According to a recent webinar panel, there’s a fairly significant gap between what government agencies have to say about distracted driving and what data companies are able to capture, and that is playing a role in the ineffective portrayal and messaging around the seriousness of people using their phones while operating vehicles.

In 2019, about one-third of all trips showed “significant phone distraction,” according to Cambridge Mobile Telematics’ (CMT) own data gathered through its applications. In 2020, which included nine months during the global pandemic, the number of trips where the driver was distracted by their phone went up to 40%.

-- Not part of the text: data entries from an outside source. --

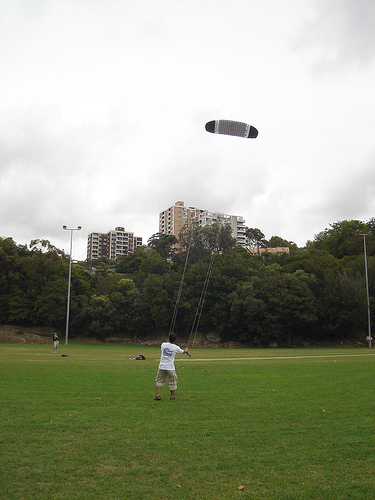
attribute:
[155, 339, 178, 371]
shirt — white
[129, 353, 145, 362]
person lying — laying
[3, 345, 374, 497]
grass — green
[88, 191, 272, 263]
buildings — tall, varied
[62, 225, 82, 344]
light pole — tall, white, silver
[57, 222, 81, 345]
street light — tall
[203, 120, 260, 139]
kite — black , grey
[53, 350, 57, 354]
shoe — white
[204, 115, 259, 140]
kite — black, wide, long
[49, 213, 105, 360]
pole — large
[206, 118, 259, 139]
kite — black, white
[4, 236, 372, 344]
tree — dense, green, tall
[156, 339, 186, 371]
t-shirt — white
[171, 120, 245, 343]
kite — large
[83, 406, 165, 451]
grass — short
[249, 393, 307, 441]
grass — short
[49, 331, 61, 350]
woman — small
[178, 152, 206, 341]
strings — white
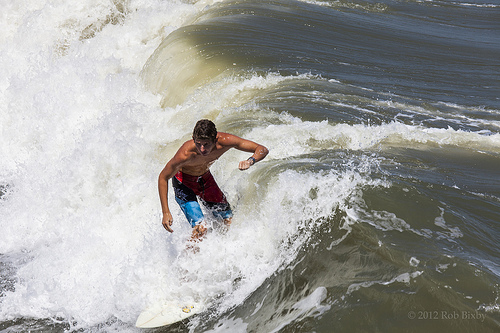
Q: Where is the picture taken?
A: On the ocean waves.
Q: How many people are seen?
A: One.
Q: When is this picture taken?
A: Daytime.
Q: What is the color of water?
A: Bluish grey.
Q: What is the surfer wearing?
A: Black and blue shorts.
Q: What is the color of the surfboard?
A: White.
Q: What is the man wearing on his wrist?
A: A wristband.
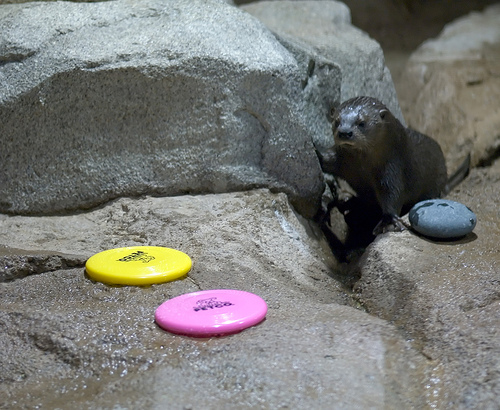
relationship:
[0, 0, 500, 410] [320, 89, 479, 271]
rock near animal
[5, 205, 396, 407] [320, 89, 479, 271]
rock near animal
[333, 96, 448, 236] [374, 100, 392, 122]
animal has ear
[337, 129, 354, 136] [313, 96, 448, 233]
nose on seal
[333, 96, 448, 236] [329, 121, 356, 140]
animal has nose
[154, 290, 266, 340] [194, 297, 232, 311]
frisbee has graphic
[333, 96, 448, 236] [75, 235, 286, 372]
animal looks at frisbees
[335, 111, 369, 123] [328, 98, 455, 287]
eyes of otter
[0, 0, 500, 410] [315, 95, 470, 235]
rock around otter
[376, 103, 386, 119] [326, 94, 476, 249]
ear of otter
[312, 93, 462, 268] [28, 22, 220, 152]
animal between rocks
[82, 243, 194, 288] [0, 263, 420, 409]
frisbee on rock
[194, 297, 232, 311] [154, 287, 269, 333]
graphic on frisbee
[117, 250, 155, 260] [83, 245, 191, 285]
graphics on frisbee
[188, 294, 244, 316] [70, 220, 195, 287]
graphic on frisbee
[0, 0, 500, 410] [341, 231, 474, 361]
rock on rock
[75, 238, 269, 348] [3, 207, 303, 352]
frisbees on rock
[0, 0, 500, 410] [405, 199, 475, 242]
rock with stone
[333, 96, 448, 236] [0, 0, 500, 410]
animal between rock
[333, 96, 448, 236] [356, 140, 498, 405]
animal between rock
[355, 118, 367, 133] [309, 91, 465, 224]
eye of seal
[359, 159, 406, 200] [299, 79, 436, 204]
fur on seal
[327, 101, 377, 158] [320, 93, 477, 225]
head of seal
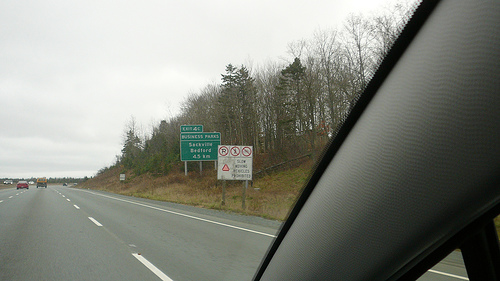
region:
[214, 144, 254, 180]
white street sign on a double post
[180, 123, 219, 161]
a green sign on three posts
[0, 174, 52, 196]
traffic on the highway ahead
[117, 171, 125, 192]
a small sign on the right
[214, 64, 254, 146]
evergreen trees on the hillside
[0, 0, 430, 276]
the windshield of a vehicle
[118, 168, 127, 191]
speed limit sign on the highway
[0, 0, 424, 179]
a completely cloudy sky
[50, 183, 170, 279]
white lines for lane demarkation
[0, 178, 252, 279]
a three lane highway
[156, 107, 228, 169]
A green sign on the side of highway.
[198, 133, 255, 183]
White sign on the highway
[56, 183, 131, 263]
White lines in the road.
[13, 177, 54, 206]
Cars driving on the highway.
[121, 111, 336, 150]
Trees on the side of the highway.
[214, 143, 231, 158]
No parking on the white sign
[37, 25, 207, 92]
The sky is cloudy.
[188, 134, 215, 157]
The green sign is white letters.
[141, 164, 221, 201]
Grass on the hill.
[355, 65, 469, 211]
The side of the inside of a car.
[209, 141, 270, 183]
red and white street sign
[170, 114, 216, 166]
green and white sign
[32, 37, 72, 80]
white clouds in blue sky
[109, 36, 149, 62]
white clouds in blue sky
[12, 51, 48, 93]
white clouds in blue sky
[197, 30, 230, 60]
white clouds in blue sky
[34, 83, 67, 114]
white clouds in blue sky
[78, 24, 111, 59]
white clouds in blue sky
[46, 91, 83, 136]
white clouds in blue sky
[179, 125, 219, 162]
a green sign on the side of the road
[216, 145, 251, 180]
a white sign on the side of the road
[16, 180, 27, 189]
a car driving down the street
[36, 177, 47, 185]
a truck driving down the street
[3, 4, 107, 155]
clouds in the sky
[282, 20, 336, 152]
trees on the side of the road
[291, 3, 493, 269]
part of the inside of the car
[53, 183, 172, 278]
white lines on the road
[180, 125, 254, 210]
signs on the side of the road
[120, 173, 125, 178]
a speed limit sign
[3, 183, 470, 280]
The road in front of the car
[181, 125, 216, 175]
A green sign on the side of the road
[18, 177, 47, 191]
Vehicles on the road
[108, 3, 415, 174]
Trees on the side of the road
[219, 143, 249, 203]
A white sign on the side of the road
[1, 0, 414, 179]
The sky above the road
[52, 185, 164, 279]
White traffic lines on the road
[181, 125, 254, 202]
Signs near the road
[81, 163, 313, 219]
Grass next to the road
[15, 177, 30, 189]
A vehicle driving near the trees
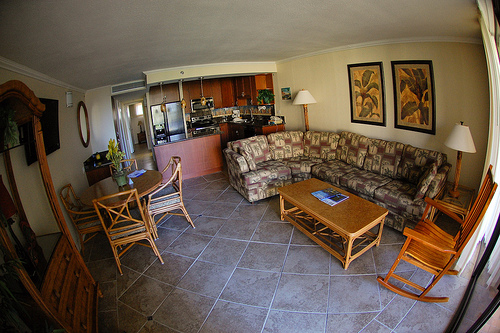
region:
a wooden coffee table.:
[271, 168, 392, 277]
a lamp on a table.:
[433, 122, 483, 204]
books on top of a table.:
[305, 180, 352, 219]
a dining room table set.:
[40, 141, 202, 284]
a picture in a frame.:
[326, 57, 387, 138]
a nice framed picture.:
[388, 55, 446, 140]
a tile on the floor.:
[216, 251, 286, 316]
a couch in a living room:
[221, 130, 453, 234]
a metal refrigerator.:
[146, 98, 191, 156]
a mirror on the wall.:
[64, 83, 104, 163]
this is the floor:
[181, 236, 271, 301]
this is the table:
[287, 182, 351, 239]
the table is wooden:
[329, 202, 366, 228]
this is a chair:
[421, 205, 468, 290]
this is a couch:
[344, 138, 400, 190]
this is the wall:
[441, 59, 466, 99]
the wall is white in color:
[301, 59, 325, 86]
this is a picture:
[390, 57, 435, 123]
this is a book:
[319, 186, 344, 200]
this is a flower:
[106, 140, 132, 189]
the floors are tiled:
[187, 230, 303, 317]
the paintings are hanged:
[339, 57, 443, 126]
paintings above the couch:
[340, 57, 434, 171]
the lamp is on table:
[441, 117, 476, 211]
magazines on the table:
[277, 175, 372, 276]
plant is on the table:
[99, 137, 140, 192]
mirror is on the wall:
[71, 100, 99, 146]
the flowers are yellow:
[102, 140, 132, 163]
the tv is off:
[23, 97, 66, 158]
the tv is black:
[20, 90, 80, 165]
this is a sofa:
[249, 130, 359, 175]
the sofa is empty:
[273, 133, 360, 166]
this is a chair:
[405, 206, 464, 281]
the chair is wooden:
[399, 207, 466, 288]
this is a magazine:
[312, 188, 344, 205]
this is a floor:
[202, 230, 277, 331]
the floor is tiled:
[204, 230, 285, 331]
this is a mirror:
[75, 101, 89, 145]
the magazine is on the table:
[312, 184, 350, 204]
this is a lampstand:
[438, 122, 483, 191]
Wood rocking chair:
[373, 161, 498, 313]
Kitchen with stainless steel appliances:
[143, 67, 283, 184]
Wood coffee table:
[269, 174, 390, 273]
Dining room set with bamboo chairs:
[53, 152, 212, 282]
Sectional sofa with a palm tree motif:
[219, 123, 454, 238]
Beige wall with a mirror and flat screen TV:
[11, 76, 95, 246]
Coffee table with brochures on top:
[269, 172, 392, 276]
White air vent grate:
[103, 75, 148, 100]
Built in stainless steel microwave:
[186, 93, 220, 115]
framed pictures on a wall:
[361, 55, 441, 135]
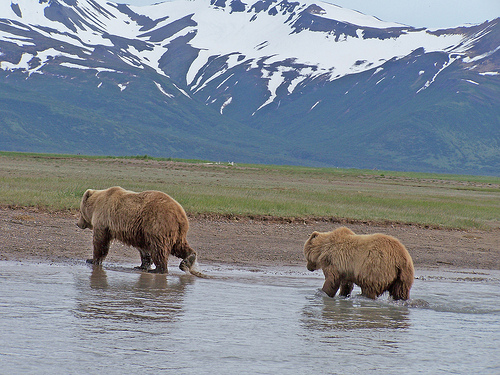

In comparison. the U.S.-based National Highway Traffic Safety Administration reported in late 2019 that the percentage of passenger vehicle drivers talking on handheld phones increased from 2.9% in 2017 to 3.2% in 2018. Those visibly using headsets while driving dropped from 0.45% to 0.35%, while visible manipulation of handheld devices went up from 2% to 2.1% in the same time period.

According to the National Safety Council, about a quarter (26%) of all car crashes involved phone use, even hands-free devices. CAA reported in 2020 that its polling found that 47% of Canadians admitted to typing or using a voice-to-text feature to send a message while driving, whereas 33% said they did it at a stoplight. Furthermore, reported that 26% of drivers have checked messages while operating a car in motion while another 41% of Canadians said they are at least somewhat likely to check messages when stopped at a traffic light.

All of this suggests that government and advocacy agency data and telematics company data are far apart. If insurers want to see risk decrease, gathering better data and improving messaging around the perils of distracted driving is a must.